▶ WORK ORDER
Output every line below exactly, please, omitting pictures.

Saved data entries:
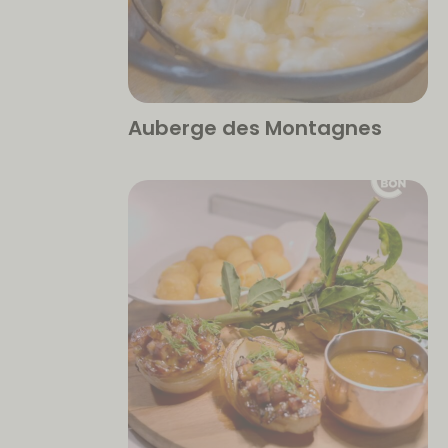
Auberge des Montagnes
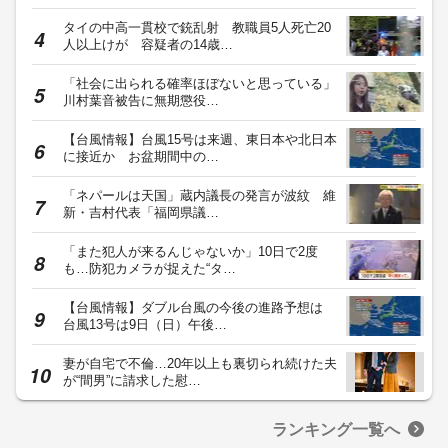
タイの中高一貫校で銃乱射 教職員5人死亡20
人以上けが 容疑者の14歳…
「社会に出られる確率ほぼないと思っている」
川村葉音被告に無期懲役…
【台風情報】台風15号は来週、東日本や北日本
に接近か お盆期間中の…
「ネパールは天国」蔵内議長の発言が波紋 維
新・吉村代表「福岡県議…
「また犯人が来るんじゃないか」10日で2度
も…防犯カメラが捉えた“タ…
【台風情報】ダブル台風の今後の進路予想は
台風13号は9日（日）午後…
妻が自宅で不倫…20年以上も裏切られ続けた夫
が“間男”に請求した慰…
ランキング一覧へ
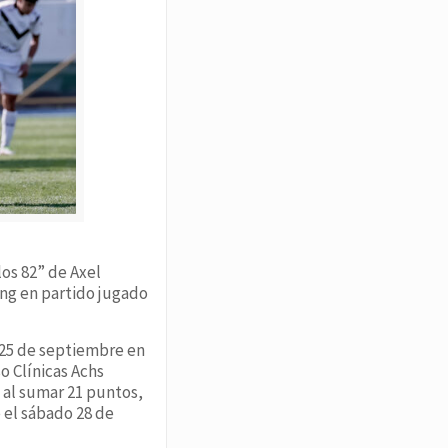
los 82” de Axel
ing en partido jugado
s 25 de septiembre en
o Clínicas Achs
 al sumar 21 puntos,
 el sábado 28 de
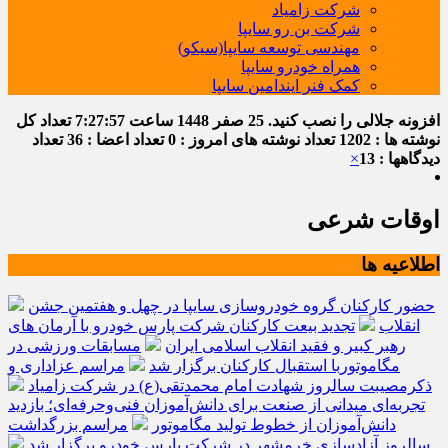
شرکت زامیاد
شرکت بن رو سایپا
مهندسی توسعه سایپا(سیکو)
همراه خودرو سایپا
کمک فنر ایندامین سایپا
افزونه جلالی را نصب کنید.
25 صفر 1448
ساعت
7:27:57
تعداد کل
نوشته ها : 1202
تعداد نوشته های امروز : 0
تعداد اعضا : 36
تعداد
دیدگاهها : 13
×
اوقات شرعی
اطلاعیه ها
حضور کارکنان گروه خودروسازی سایپا در چهل و هفتمین جشن
انقلاب
تجدید بیعت کارکنان شرکت پارس خودرو با آرمان های
رهبر کبیر و فقید انقلاب اسلامی ایران
مسابقات ورزشی در
مگاموتوربا استقبال کارکنان برگزار شد
مراسم عزاداری و
ذکرمصیبت سالروز شهادت امام محمدتقی(ع) در شرکت زامیاد
تجربه‌ای میدانی از صنعت برای دانش‌آموزان فنی‌وحرفه‌ای؛ بازدید
دانش‌آموزان از خطوط تولید مگاموتور
مراسم بزرگداشت
سالروز آزادسازی خرمشهر در شرکت پارس خودرو برگزار شد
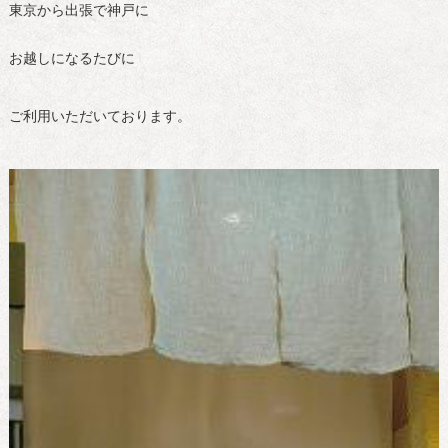
東京から出張で神戸に
お越しになるたびに
ご利用いただいております。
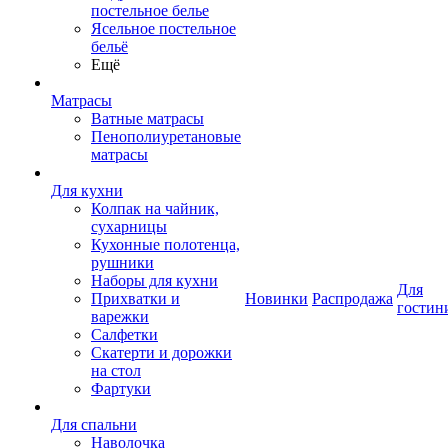
постельное белье
Ясельное постельное
бельё
Ещё
Матрасы
Ватные матрасы
Пенополиуретановые
матрасы
Для кухни
Колпак на чайник,
сухарницы
Кухонные полотенца,
рушники
Наборы для кухни
Для
Прихватки и
Новинки
Распродажа
гостин
варежки
Салфетки
Скатерти и дорожки
на стол
Фартуки
Для спальни
Наволочка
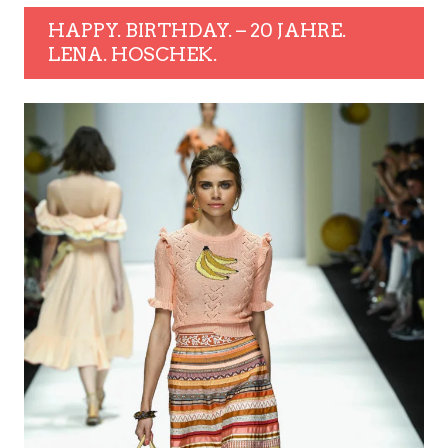
HAPPY. BIRTHDAY. – 20 JAHRE.
LENA. HOSCHEK.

▶ COMPLETED TASK
Auberge des Montagnes
タイの中高一貫校で銃乱射 教職員5人死亡20
人以上けが 容疑者の14歳…
「社会に出られる確率ほぼないと思っている」
川村葉音被告に無期懲役…
【台風情報】台風15号は来週、東日本や北日本
に接近か お盆期間中の…
「ネパールは天国」蔵内議長の発言が波紋 維
新・吉村代表「福岡県議…
「また犯人が来るんじゃないか」10日で2度
も…防犯カメラが捉えた“タ…
【台風情報】ダブル台風の今後の進路予想は
台風13号は9日（日）午後…
妻が自宅で不倫…20年以上も裏切られ続けた夫
が“間男”に請求した慰…
ランキング一覧へ
los 82” de Axel
ing en partido jugado
s 25 de septiembre en
o Clínicas Achs
 al sumar 21 puntos,
 el sábado 28 de
شرکت زامیاد
شرکت بن رو سایپا
مهندسی توسعه سایپا(سیکو)
همراه خودرو سایپا
کمک فنر ایندامین سایپا
افزونه جلالی را نصب کنید.
25 صفر 1448
ساعت
7:27:57
تعداد کل
نوشته ها : 1202
تعداد نوشته های امروز : 0
تعداد اعضا : 36
تعداد
دیدگاهها : 13
×
اوقات شرعی
اطلاعیه ها
حضور کارکنان گروه خودروسازی سایپا در چهل و هفتمین جشن
انقلاب
تجدید بیعت کارکنان شرکت پارس خودرو با آرمان های
رهبر کبیر و فقید انقلاب اسلامی ایران
مسابقات ورزشی در
مگاموتوربا استقبال کارکنان برگزار شد
مراسم عزاداری و
ذکرمصیبت سالروز شهادت امام محمدتقی(ع) در شرکت زامیاد
تجربه‌ای میدانی از صنعت برای دانش‌آموزان فنی‌وحرفه‌ای؛ بازدید
دانش‌آموزان از خطوط تولید مگاموتور
مراسم بزرگداشت
سالروز آزادسازی خرمشهر در شرکت پارس خودرو برگزار شد
東京から出張で神戸に
お越しになるたびに
ご利用いただいております。
постельное белье
Ясельное постельное
бельё
Ещё
Матрасы
Ватные матрасы
Пенополиуретановые
матрасы
Для кухни
Колпак на чайник,
сухарницы
Кухонные полотенца,
рушники
Наборы для кухни
Для
Прихватки и
Новинки
Распродажа
гостин
варежки
Салфетки
Скатерти и дорожки
на стол
Фартуки
Для спальни
Наволочка
HAPPY. BIRTHDAY. – 20 JAHRE.
LENA. HOSCHEK.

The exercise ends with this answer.